General

From Nazis to ISIS: Women’s Roles in Violence

April 30, 2017



History Can Aid Understanding of Gender in Conflict

Nisaa Network – From the Nazi regime of the 1940s through the Islamic State of today’s Middle East, an obscured element of history runs though the phenomenon of violent extremism: the participation of women. Contrary to the classic image of women as victims or, at least more recently, peacemakers, new research shows how women can stoke, support and sometimes directly join in violent action, scholars said in a discussion at the U.S. Institute of Peace. Understanding the little-examined role of women in radical, religious-oriented movements or in a state liquidating a minority group, may be a key to deterring such violence, they said.

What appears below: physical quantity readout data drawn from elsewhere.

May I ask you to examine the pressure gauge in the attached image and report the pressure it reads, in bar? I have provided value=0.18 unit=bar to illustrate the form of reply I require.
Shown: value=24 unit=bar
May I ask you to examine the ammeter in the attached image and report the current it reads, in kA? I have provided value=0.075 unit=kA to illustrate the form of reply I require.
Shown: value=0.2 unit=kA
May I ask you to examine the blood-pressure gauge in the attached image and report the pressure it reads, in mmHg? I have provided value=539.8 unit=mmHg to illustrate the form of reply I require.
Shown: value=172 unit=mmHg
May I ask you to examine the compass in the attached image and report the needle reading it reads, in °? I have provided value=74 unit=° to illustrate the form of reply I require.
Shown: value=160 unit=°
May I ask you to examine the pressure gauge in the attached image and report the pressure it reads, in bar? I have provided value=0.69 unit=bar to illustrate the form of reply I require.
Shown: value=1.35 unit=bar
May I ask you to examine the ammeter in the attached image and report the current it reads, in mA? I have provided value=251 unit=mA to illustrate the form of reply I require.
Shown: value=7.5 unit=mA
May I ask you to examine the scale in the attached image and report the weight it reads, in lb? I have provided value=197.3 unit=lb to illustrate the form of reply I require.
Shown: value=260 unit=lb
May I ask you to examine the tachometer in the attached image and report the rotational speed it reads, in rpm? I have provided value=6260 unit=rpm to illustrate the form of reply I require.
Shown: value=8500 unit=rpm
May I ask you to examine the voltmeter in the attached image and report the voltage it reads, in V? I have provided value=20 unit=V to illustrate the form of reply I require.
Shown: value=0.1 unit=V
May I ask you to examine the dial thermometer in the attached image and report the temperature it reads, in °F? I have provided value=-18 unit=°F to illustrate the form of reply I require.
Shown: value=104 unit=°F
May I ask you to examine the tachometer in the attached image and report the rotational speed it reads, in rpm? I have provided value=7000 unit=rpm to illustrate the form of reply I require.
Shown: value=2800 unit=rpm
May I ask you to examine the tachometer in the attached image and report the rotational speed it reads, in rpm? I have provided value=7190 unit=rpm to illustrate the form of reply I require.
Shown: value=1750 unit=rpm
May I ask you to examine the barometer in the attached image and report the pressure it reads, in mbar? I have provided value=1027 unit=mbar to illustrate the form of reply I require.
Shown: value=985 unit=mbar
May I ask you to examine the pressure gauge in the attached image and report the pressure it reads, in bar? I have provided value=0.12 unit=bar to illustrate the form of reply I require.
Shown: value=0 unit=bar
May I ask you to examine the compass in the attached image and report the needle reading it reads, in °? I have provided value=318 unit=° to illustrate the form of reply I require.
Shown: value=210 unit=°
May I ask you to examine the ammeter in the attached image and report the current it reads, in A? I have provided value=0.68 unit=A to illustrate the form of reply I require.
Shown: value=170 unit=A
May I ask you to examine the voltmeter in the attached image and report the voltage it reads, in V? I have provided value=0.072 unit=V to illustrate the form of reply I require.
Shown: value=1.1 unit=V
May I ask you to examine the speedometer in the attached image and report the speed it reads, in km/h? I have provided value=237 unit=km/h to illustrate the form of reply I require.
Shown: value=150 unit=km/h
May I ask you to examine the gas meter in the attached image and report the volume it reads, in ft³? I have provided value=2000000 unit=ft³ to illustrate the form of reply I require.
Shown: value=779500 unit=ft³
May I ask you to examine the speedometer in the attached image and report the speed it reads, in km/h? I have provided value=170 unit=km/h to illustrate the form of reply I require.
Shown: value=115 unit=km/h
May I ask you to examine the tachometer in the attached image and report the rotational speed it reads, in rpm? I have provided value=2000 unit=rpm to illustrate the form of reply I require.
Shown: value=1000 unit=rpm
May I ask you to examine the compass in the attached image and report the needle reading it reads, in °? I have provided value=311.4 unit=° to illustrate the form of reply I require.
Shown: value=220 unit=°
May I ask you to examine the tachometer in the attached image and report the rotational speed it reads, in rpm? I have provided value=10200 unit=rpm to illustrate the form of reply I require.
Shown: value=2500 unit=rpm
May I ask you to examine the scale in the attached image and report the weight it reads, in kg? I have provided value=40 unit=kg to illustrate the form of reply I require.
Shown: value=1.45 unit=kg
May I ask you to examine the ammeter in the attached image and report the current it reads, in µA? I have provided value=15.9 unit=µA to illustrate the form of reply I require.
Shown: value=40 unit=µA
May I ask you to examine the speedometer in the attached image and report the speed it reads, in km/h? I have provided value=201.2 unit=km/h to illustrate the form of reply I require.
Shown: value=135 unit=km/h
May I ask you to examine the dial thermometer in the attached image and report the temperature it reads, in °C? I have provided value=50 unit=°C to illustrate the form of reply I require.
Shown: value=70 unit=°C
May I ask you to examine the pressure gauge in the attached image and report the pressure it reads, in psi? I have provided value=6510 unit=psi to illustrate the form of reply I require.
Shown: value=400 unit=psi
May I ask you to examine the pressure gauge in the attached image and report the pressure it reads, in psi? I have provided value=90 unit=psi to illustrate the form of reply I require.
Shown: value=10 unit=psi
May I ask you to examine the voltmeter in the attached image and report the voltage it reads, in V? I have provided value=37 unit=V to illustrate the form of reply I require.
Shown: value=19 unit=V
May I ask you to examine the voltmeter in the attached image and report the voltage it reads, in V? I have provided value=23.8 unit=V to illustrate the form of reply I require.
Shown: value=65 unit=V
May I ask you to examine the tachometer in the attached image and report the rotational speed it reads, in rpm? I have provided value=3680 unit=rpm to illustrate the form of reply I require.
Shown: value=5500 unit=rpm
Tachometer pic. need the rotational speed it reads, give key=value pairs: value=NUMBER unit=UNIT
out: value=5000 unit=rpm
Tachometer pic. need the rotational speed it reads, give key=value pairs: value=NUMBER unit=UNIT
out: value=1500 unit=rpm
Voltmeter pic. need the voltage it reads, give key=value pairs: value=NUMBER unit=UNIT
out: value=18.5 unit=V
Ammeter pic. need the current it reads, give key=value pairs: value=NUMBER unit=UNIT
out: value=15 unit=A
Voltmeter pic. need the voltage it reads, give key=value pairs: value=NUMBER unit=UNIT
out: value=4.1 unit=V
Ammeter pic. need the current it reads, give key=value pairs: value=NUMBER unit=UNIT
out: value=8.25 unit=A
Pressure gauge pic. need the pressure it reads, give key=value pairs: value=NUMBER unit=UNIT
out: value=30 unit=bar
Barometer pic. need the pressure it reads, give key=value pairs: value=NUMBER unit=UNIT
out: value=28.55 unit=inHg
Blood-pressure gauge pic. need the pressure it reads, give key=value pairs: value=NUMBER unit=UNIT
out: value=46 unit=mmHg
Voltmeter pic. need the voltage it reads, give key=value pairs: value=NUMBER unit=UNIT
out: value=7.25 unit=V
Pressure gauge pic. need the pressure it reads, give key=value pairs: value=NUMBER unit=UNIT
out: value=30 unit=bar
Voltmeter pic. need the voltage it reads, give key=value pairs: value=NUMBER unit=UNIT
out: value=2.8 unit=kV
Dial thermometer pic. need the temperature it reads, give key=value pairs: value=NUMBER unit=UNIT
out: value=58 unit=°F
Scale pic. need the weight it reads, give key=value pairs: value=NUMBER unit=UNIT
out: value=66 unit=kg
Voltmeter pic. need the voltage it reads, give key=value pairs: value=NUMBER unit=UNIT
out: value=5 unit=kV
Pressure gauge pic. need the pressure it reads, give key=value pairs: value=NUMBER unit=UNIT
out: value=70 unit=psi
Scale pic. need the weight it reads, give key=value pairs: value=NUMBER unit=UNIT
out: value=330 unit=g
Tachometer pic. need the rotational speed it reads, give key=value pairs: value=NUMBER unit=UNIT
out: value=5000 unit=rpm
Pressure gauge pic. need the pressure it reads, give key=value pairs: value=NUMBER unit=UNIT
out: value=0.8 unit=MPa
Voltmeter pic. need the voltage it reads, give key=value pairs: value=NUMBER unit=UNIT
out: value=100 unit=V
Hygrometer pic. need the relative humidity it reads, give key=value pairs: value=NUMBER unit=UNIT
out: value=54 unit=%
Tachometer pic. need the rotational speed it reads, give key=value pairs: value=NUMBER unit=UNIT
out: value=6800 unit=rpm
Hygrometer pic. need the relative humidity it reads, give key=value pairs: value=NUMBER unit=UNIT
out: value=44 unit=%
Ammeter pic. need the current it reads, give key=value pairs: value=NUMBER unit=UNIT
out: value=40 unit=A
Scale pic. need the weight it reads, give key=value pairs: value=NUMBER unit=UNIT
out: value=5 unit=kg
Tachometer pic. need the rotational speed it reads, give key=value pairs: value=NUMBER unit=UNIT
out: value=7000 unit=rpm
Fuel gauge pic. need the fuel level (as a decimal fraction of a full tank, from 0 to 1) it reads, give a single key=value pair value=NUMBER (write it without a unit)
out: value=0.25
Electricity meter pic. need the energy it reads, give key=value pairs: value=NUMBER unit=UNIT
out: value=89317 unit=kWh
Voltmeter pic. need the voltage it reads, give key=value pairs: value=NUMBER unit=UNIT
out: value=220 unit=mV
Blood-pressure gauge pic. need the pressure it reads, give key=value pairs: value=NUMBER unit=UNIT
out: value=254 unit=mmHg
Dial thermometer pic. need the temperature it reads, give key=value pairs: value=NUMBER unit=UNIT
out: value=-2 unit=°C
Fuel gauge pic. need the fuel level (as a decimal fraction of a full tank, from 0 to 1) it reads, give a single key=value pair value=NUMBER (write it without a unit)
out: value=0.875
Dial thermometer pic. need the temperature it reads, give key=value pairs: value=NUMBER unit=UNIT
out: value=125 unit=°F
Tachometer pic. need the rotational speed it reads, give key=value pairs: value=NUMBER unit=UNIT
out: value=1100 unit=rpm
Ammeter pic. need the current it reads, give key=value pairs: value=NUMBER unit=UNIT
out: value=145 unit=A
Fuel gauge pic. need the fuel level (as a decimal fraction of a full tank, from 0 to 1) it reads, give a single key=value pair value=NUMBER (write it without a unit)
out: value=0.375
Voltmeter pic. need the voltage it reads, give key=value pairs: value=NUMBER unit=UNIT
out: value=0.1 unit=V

“Too often our stereotypical portrayal of women as peaceful and men as violent harkens to our age-old tendency to divide the world into simple binaries —masculine-feminine; protector-protected; combatant-caregiver,” said Kathleen Kuehnast, the director of gender policy and strategy at USIP. As a result, she said, “the complex gender relationships that actually socialize violence into our everyday lives—and thus our interventions to end violence—often lack nuance and the test of reality.”

As students of the Holocaust, ISIS and the Afghan Taliban, as well as the earlier struggle in Afghanistan against the Soviet invasion of the 1970s, the three scholars in the March 1 discussion identified some common elements of women’s participation. In each, women felt their role in the world enlarged by becoming part of an organization with historic objectives. Generally, even within stereotypical gender roles such as clerks and nurses, women had important support tasks and were sometimes encouraged to act on their own initiative. Finally, women were socialized to accept violence in the same way as men, with mechanisms such as the religious narratives constructed by leaders or the demonization of a group as infidels or dangerous inferiors.